Effect of Administration’s Abandonment of Disparate Impact in the Area of Discrimination Continues to Be Felt
In April 2025, the Administration ordered federal agencies to cease enforcement of a legal theory known as “disparate impact,” a neutral policy applicable to all, that disproportionately harms members of a particular race, sex, or other protected category like disability or age. These theories were often used, for example, in cases involving employee selection procedures and criminal background checks. As a result of such executive orders, the Equal Employment Opportunity Commission (EEOC) reportedly has concluded all disparate impact cases and has issued right to sue letters allowing workers to bring their disputes in federal court, without the handling of such cases by the EEOC. In situations where the discrimination charges include both disparate impact allegations and intentional discrimination claims, known as “disparate treatment,” the disparate treatment claims are continued, but the EEOC will not continue investigating or prosecuting disparate impact claims. In December 2025, the Justice Department issued a rule that it will focus solely on “intentional discrimination” in its regulation of federally funded programs, and that the Department of Justice’s (DOJ’s) Title VI Civil Rights Regulations “do not prohibit conduct or activities that have a disparate impact.” The regulation follows the executive order calling for the elimination of “the use of disparate-impact liability in all contexts to the maximum degree possible.”
There has been some push-back on the new policies, as some former EEOC officials have objected to the new policy and at least one lawsuit has been brought contending that the EEOC is legally required to at least investigate discrimination charges using the disparate impact theory.

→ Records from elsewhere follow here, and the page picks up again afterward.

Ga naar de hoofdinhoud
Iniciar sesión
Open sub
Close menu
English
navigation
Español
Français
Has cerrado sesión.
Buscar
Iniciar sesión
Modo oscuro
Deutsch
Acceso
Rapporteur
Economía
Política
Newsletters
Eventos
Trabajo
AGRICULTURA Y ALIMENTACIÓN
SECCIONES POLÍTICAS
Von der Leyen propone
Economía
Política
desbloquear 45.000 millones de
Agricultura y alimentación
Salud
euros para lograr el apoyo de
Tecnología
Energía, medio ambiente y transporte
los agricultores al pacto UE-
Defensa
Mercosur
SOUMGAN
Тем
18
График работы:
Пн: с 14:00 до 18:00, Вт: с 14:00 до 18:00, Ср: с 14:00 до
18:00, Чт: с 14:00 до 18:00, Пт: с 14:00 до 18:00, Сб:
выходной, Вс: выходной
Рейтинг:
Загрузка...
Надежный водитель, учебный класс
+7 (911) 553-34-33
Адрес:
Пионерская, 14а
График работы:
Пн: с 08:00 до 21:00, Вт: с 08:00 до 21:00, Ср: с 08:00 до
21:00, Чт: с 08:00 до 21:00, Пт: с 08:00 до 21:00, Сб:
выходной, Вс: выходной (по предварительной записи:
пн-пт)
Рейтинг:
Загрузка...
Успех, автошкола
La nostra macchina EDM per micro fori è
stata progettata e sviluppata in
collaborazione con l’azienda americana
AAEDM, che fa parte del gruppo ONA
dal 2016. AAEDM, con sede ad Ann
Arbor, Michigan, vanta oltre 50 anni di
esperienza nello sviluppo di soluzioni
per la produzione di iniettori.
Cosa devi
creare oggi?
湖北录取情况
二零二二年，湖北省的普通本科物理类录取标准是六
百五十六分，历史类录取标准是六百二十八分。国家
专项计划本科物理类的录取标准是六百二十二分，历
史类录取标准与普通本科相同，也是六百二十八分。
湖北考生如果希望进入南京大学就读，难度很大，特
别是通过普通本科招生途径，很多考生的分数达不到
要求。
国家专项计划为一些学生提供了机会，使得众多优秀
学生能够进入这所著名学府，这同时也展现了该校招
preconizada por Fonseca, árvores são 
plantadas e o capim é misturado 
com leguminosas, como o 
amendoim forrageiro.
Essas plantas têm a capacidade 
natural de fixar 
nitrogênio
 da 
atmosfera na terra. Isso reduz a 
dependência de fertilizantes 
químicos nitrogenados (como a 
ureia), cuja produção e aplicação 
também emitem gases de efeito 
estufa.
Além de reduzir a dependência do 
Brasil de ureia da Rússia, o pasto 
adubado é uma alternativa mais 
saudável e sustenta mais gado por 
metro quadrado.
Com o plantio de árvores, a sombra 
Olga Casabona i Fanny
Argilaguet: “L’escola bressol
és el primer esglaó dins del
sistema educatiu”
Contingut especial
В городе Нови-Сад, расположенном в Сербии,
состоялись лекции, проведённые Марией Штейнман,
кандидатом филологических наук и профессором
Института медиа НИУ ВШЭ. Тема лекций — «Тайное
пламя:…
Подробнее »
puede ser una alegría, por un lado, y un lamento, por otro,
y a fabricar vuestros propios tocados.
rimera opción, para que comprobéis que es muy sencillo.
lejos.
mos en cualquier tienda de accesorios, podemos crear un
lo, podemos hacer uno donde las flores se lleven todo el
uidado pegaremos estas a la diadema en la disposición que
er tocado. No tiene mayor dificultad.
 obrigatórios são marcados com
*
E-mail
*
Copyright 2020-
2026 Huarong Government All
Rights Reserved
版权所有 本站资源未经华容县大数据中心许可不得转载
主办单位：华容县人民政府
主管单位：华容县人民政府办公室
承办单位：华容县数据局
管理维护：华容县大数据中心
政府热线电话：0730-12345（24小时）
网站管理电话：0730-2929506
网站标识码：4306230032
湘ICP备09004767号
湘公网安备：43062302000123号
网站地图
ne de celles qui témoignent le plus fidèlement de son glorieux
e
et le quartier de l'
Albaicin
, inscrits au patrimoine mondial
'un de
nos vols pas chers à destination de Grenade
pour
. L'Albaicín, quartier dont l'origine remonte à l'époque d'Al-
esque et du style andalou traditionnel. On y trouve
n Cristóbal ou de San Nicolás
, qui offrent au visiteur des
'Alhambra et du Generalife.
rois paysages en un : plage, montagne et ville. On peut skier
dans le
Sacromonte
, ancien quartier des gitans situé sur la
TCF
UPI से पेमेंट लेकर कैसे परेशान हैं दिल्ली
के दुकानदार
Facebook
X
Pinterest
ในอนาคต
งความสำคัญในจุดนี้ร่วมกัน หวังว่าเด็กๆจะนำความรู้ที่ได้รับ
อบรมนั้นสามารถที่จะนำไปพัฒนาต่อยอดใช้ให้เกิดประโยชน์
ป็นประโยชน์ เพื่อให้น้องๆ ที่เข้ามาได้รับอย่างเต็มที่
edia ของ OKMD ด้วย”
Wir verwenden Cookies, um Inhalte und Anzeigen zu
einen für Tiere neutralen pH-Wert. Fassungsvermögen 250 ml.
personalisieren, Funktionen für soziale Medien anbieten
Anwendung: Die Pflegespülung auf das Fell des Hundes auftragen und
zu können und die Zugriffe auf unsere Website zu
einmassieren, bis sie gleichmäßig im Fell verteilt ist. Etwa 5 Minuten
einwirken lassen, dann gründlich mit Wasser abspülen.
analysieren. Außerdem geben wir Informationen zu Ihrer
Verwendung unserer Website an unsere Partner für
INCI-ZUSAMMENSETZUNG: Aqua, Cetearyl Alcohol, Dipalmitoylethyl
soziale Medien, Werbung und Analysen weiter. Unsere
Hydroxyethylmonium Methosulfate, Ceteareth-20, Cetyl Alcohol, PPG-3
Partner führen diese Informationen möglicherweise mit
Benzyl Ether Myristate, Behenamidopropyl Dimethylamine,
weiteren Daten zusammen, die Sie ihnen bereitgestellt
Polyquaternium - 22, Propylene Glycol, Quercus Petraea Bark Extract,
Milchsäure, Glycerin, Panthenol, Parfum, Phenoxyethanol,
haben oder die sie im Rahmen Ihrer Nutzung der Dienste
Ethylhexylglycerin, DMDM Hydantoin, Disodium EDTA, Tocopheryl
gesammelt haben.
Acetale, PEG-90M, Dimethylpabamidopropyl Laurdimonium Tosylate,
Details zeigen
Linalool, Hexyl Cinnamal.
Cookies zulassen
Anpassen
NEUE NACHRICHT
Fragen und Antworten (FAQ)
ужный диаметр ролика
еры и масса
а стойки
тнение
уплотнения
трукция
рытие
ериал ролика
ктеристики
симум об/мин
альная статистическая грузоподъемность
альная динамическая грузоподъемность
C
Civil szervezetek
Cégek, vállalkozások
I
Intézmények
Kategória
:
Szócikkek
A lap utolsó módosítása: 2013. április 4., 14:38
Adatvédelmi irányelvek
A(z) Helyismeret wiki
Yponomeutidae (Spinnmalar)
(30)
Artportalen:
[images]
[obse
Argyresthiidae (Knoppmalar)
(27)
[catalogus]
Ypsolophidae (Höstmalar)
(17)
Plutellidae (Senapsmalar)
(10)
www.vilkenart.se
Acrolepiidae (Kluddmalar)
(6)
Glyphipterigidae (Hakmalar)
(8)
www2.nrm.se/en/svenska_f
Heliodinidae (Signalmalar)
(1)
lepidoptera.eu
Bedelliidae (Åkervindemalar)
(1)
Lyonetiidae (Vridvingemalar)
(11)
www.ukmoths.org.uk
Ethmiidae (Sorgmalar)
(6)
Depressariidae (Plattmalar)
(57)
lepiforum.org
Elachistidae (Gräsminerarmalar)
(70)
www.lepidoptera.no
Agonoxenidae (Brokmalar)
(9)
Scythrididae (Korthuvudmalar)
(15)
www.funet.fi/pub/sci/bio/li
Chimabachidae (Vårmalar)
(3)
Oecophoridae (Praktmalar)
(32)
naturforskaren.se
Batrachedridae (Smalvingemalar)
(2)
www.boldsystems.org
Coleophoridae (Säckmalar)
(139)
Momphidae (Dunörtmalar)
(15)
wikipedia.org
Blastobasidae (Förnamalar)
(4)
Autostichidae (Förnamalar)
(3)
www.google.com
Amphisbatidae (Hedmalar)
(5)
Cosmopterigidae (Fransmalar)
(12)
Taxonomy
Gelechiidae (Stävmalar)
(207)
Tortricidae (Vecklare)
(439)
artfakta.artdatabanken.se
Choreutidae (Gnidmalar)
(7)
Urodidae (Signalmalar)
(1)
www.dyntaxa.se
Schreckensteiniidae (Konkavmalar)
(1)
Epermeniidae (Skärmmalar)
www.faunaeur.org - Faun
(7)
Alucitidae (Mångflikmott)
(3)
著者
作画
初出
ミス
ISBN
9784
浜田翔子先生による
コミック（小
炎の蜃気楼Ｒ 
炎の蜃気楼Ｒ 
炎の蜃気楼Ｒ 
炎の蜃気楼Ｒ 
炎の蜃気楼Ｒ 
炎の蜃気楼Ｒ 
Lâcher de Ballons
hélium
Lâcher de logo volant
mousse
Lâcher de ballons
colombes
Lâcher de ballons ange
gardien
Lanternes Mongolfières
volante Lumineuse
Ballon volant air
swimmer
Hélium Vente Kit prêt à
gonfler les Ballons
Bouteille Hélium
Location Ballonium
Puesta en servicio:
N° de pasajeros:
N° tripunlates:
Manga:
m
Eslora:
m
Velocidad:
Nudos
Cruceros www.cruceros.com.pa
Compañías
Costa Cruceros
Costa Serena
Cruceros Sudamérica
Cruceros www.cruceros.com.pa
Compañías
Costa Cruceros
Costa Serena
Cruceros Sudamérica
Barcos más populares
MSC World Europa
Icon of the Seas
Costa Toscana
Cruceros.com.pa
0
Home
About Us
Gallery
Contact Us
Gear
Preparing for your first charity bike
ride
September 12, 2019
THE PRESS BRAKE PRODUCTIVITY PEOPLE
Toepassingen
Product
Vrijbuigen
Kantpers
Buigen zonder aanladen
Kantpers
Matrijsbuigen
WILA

A federal district court recently rejected this claim and the court found the plaintiff lacked standing in the claim by not suffering “a cognizable injury” from the change in policy. Ross v. EEOC, Motion to Dismiss Granted 11/25/25 (D.D.C., No. 1:25-cv-03702).
Editor’s Note: It is critically important for employers to note that the Administration’s abandonment of the disparate impact method of proving discrimination does not apply to “private” lawsuits brought by individuals or class representatives, as the change in policy only applies to government enforcement, not private litigation. Thus, employers are reminded to still be aware of potential liability under the disparate impact theory in private litigation.